Picasso’s new style of painting—it would soon lead to Les Demoiselles d’Avignon and Cubism—gave Gertrude Stein a mysterious impenetrability, the mask of a sphinx perfectly attuned to the riddles she posed in her experimental writing, the aura of sibyl who would be ridiculed as the “high priestess of modernism” or admired as “the mother of the Lost Generation.” The one who taught Hemingway and the other young American writers at her salon that “remarks are not literature.” 7 Going from one museum to the other and back again, we can trace the birth of a portrait that embodies the timeless mysteries of portraiture, the birth of modernism, the potency of the dialogue between visual art and writing, and the power of image-making. We are indeed seeing Gertrude Stein, Picasso’s Mona Lisa of the twentieth century.





Renate Stendhal, Ph.D. (renatestendhal.com) is a German-born, Paris-educated writer, writing coach and spiritual counselor with a private practice in San Francisco and Pt.
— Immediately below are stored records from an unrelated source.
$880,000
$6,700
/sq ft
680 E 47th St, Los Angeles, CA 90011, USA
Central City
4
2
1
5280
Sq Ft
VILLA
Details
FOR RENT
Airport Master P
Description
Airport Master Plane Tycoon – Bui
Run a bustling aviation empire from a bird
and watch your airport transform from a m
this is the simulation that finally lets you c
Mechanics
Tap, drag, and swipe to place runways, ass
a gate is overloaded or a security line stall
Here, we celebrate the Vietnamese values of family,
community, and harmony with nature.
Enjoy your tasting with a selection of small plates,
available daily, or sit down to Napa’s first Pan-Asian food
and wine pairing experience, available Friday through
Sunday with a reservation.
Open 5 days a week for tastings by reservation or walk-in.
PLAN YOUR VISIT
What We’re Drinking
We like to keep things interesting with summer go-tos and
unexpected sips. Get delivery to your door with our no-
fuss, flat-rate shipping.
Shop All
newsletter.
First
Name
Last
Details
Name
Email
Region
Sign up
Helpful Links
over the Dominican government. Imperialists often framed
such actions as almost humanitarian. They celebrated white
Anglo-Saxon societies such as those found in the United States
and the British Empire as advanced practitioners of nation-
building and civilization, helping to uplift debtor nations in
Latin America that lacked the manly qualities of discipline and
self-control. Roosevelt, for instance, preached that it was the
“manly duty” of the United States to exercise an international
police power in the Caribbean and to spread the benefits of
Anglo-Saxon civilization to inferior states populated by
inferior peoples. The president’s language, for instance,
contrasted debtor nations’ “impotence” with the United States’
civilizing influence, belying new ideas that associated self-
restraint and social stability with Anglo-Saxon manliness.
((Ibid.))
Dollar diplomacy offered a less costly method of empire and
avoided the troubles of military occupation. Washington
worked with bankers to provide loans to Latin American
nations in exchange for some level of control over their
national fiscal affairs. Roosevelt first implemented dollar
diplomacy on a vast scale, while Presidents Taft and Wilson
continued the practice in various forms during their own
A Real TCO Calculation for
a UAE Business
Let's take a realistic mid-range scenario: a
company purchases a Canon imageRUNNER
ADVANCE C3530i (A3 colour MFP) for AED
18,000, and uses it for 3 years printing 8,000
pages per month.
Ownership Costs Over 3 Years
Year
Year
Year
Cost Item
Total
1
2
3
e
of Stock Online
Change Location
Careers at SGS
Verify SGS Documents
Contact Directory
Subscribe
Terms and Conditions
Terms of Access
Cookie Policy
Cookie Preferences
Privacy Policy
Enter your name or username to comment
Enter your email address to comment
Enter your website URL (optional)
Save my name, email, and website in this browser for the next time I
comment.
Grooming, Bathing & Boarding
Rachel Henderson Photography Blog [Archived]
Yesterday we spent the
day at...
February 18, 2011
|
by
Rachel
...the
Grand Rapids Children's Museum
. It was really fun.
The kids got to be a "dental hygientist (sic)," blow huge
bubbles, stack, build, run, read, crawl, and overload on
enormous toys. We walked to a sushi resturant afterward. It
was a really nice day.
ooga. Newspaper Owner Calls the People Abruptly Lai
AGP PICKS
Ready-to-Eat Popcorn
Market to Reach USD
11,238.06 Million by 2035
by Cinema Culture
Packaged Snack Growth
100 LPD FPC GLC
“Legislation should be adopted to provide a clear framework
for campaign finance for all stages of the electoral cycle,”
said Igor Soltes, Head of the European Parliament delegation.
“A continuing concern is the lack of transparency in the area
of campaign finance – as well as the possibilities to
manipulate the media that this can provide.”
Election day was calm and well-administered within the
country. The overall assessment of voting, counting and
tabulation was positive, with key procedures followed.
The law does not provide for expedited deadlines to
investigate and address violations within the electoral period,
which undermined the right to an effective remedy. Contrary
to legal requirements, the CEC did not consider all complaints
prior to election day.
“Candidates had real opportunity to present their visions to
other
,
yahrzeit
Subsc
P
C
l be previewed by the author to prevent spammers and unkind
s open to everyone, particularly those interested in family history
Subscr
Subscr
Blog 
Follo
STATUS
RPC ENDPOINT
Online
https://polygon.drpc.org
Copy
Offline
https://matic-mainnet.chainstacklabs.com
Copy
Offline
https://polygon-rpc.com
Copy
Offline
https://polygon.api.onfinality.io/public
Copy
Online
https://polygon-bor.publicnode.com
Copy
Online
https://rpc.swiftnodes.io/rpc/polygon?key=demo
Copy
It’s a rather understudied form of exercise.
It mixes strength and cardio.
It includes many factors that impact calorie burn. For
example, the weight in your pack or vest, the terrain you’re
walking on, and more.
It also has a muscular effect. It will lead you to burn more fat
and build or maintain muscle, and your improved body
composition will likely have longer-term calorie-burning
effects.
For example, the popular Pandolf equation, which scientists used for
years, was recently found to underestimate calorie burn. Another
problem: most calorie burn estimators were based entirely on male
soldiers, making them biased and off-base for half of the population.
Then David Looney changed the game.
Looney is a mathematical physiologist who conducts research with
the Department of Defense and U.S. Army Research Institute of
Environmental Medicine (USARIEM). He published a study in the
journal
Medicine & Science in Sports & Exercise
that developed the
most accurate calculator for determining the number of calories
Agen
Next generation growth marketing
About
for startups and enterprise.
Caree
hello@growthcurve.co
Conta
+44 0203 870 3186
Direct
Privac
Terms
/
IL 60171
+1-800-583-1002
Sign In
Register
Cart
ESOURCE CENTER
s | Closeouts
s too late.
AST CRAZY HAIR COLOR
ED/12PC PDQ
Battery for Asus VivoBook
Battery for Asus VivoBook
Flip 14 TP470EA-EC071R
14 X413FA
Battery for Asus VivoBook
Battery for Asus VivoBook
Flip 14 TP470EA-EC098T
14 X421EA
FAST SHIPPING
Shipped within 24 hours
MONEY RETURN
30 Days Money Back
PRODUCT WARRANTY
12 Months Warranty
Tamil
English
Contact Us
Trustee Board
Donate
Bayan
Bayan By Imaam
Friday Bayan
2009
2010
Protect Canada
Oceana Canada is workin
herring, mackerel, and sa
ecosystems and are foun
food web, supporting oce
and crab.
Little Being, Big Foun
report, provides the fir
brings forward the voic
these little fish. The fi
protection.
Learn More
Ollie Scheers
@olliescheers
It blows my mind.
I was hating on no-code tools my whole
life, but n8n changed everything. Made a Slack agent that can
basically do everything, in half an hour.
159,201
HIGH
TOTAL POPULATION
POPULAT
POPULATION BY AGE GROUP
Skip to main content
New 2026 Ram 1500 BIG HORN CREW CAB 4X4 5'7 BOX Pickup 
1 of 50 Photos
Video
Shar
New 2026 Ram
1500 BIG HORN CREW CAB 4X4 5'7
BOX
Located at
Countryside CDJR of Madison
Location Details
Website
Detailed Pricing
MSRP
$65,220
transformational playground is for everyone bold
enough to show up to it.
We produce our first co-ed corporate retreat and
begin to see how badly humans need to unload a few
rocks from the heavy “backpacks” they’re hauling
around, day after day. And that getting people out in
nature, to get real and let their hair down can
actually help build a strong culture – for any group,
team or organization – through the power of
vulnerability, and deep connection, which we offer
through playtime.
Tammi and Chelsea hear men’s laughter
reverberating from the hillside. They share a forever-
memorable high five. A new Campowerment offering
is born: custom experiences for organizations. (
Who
Reyes Station. Among her publications are True Secrets of Lesbian Desire: Keeping Sex Alive in Long-Term Relationships and the Lambda Award-winning photobiography Gertrude Stein: In Words and Pictures. Her Gertrude Stein blog “Quoting Gertrude Stein” can be found at quotinggertrudestein.com or on facebook, and her cultural reviews can be found at scene4.com. She just finished a Parisian novel, Catch Her If You Can.


1Gertrude Stein. The Autobiography of Alice B. Toklas. (Random House: 1933) 46.
2Ibid. 45-46.
3 Mabel Dodge Luhan. European Experiences, 1935.
4Janet Bishop, et al. The Steins Collect (Yale University Press: 2011) 224.
5Ed. Edward Burns. Gertrude Stein on Picasso. (Liveright, New York: 1970) 14.
6Gertrude Stein. The Autobiography of Alice B. Toklas. (Random House: 1933) 46.
7Ibid.


Image: Pablo Picasso, Portrait of Gertrude Stein. Metropolitan Museum of Art, New York. Currently on view at SFMOMA, in The Steins Collect: Matisse, Picasso, and the Parisian Avant-Garde

Comments

Unknown said…
Actually, Gertrude Stein has been horribly misrepresented by the CJM. While she she may have been interesting, and maybe even an intellectual, this exhibit does not honor the TRUTH of her life. In fact, it perpetrates a lie, as Gertrude as a "patriot", a patron and role model. Her anti-semitism, personal desire to have Hitler be awarded the Nobel Peace Prize, and helping a convicted war criminal escape to freedom, speaks a different story, one which is difficult to reconcile with the this exhibit. I, for one, am not proud to share my Jewish heritage with her. What a disappointment, and disgrace for the CMJ to be hosting such an exhibit, and perpetrating an illusion. One can tell a lie simply by not sharing the full truth. Gertrude Stein was a narcissist, not a friend of the Jewish People. Read the Wikipedia Political section for Gertrude Stein, or take the docent-lead tour of the Exhibit for a fuller, disturbing picture of this "Great" Woman.